Frankfurt am Main - Weil er seine im fünften Monat schwangere Ex-Lebensgefährtin heftig attackiert haben soll, muss sich seit Freitag ein 32 Jahre alter Mann vor dem Amtsgericht Frankfurt zu verantworten.

Die Anklage legt dem Mann gefährliche Körperverletzung und versuchten Schwangerschaftsabbruch zur Last (Symbolfoto).
Die Anklage legt dem Mann gefährliche Körperverletzung und versuchten Schwangerschaftsabbruch zur Last (Symbolfoto).  © DPA

Die Anklage legt ihm neben gefährlicher Körperverletzung auch versuchten Schwangerschaftsabbruch zur Last. Darüber hinaus soll er das Mobiltelefon der 27-Jährigen zerstört und ihre Geldbörse entwendet haben.

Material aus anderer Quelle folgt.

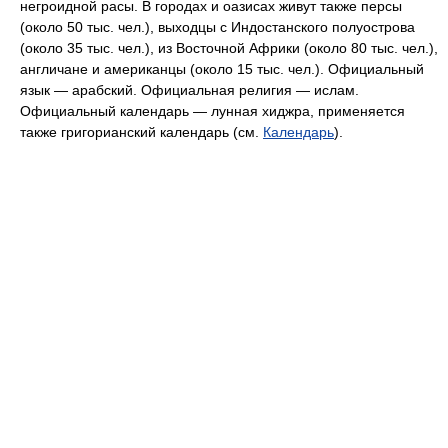
негроидной расы. В городах и оазисах живут также персы
(около 50 тыс. чел.), выходцы с Индостанского полуострова
(около 35 тыс. чел.), из Восточной Африки (около 80 тыс. чел.),
англичане и американцы (около 15 тыс. чел.). Официальный
язык — арабский. Официальная религия — ислам.
Официальный календарь — лунная хиджра, применяется
также григорианский календарь (см.
Календарь
).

Hintergrund der mutmaßlichen Gewalttat im Dezember vergangenen Jahres soll der vorausgegangene Rauswurf des Mannes aus der gemeinsamen Wohnung in Frankfurt-Zeilsheim gewesen sein.

Zudem soll er vermutet haben, seine Lebensgefährtin habe einen neuen Liebhaber. Vor Gericht räumte er lediglich verbale Auseinandersetzungen, die Zerstörung des Telefons und den Diebstahl der Geldbörse ein.

Keinesfalls habe er jedoch gegen den Bauch der Schwangeren getreten oder ihr ein Messer vorgehalten.

Ex-Freundin bestätigt weitgehend Vorwürfe gegen 32-Jährigen

Das Baby in ihrem Bauch sei doch auch sein Kind, sagte die Verteidigerin. Das Mädchen wurde Anfang Mai geboren und erlitt nach ärztlichen Gutachten keine Beeinträchtigungen.

Die Frau bestätigte im Zeugenstand jedoch weitgehend die Anklagevorwürfe.